Chapter 15

395 61 16
                                    

Trust me, he's crazy!

•••

Kedua manik madu gadis itu jatuh pada berbagai menu makanan yang tersaji di atas nampan kayu yang ia bawa. Baunya begitu harum dan juga menggoda untuk dimakan. Seperti biasa, jika kebetulan ia datang ke mansion ini disaat Bibi Alice baru saja selesai dengan urusan dapur. Ia selalu mendapat tugas tambahan dari Bibi Alice untuk mengantarkan makanan ke kamar Tuan Muda.

Biar hubungan kalian semakin erat, begitulah kiranya ucap Bibi Alice setiap kali menghibahkan nampan ini padanya.

Langkahnya berhenti tepat di depan pintu kecoklatan itu. Lantas gadis itu berucap dengan nada yang sedikit nyaring, "Oppa, kau ada di dalam?"

Hening. Tak ada balasan yang ia terima, dia berinisiatif untuk masuk ke dalam. Tubuhnya sedikit tersentak. Dan tak ia duga sebelumnya. Pintunya tidak terkunci.

"Oppa?"

Kepalanya menyembul ke dalam, kedua matanya memindai seluruh sudut ruangan yang ternyata kosong melompong tak berpenghuni. Tubuhnya kembali bergerak saat menerima instruksi dari otaknya untuk masuk ke dalam kamar pria itu. Tak sopan memang.

Langkahnya teramat pelan namun mantap. Menarik kedua kakinya pada meja belajar berukuran sedang itu lalu kemudian meletakkan nampan yang ia bawa tepat di atasnya. Seperti biasa, meja belajarnya bersih dan juga rapi. Hanya konsul game saja yang tampak asal bertengger di dekat meja komputer, tepat di sebelah meja belajar di hadapan Wendy.

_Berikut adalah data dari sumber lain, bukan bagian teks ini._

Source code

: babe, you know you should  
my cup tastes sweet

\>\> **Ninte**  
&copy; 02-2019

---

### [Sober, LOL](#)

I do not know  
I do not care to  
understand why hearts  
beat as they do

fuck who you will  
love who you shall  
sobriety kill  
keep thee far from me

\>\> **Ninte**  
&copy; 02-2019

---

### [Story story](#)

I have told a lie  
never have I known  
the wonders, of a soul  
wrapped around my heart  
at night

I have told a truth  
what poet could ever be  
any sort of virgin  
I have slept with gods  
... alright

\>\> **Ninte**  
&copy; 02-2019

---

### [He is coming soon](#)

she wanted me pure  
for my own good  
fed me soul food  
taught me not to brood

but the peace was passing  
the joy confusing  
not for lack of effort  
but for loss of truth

Lama ia mengamati. Kening Wendy mulai mengkerut saat sudut matanya menangkap benda aneh yang terselip di balik layar komputer berukuran lumayan besar itu. Penasaran, Wendy memutuskan untuk beranjak dari tempat ia berdiri lalu menggapai benda itu yang ternyata adalah sebuah pigura berukuran kecil. Dia membalik pigura itu dan menemukan sesuatu yang membuat rasa penasarannya semakin mencuat. Sebuah foto sederhana dengan 3 orang di dalamnya. Masing-masing sepasang pria dan wanita yang berdiri berdampingan dengan seorang anak laki-laki berwajah manis di tengah-tengah mereka.

Sudut bibirnya menekuk ke bawah. Matanya menatap lekat foto itu. Lebih tepatnya wanita berpenampilan anggun nan mewah. Wajah wanita itu tampak tak asing baginya, "Ibu Joan?"

Ya, wajah wanita itu mirip sekali dengan Ibu Joan. Wendy bisa menebak, ini pasti foto keluarga Park. Dan di samping wanita itu adalah suaminya. Wendy tak tahu pasti siapa namanya. Wajahnya cukup tampan dengan wibawanya juga sangat kental. Dan selama Wendy masuk ke rumah ini. Tak pernah sekalipun ia bertemu dengan pria yang menyandang status sah sebagai suami dari wanita cantik berkepala 4 itu. Wendy tak tahu jelas. Mungkin saja dia pria yang super duper sibuk dengan urusan pekerjaan hingga menyebabkan ia jarang menginjakkan kakinya di rumah sendiri. Siapa tahukan?

Kini atensi Wendy jatuh pada subjek terakhir dari foto itu. Seorang anak kecil berwajah lugu yang ada di tengah mereka. Kurva manis kini tercetak di bibir pink gadis itu. Tanpa diberitahupun, dia sudah tahu siapa anak kecil yang ada di dalam foto itu.

"Oh, God. I don't know he can be like this. Gosh, he's so cute." puji Wendy.

Jari-jari kurusnya bergerak. Ia mengusap foto itu perlahan. Meresapi tekstur kasar dari permukaan kaca yang melapisi foto itu. Terlalu fokus mengamati wajah lugu anak kecil itu hingga tak menyadari adanya decitan suara gagang pintu dan derap langkah yang keluar dari sana, berjalan ke arahnya. Mengikis jarak di antara mereka hingga tersisa beberapa belas sentimeter.

"Apa yang kau lakukan, Wendy?"

"Eh!?"

Bulu kuduk Wendy reflek berdiri. Tubuhnya menegang hebat. Lantas ia berbalik dan mendapati dada bidang kini berada tepat di depan matanya. Mata Wendy turun ke bawah lalu perlahan merambat ke atas. Bagian bawahnya hanya di lapisi handuk putih. Sementara bagian atasnya di biarkan polos tanpa penghalang. Tubuhnya tampak mengkilap karena basah.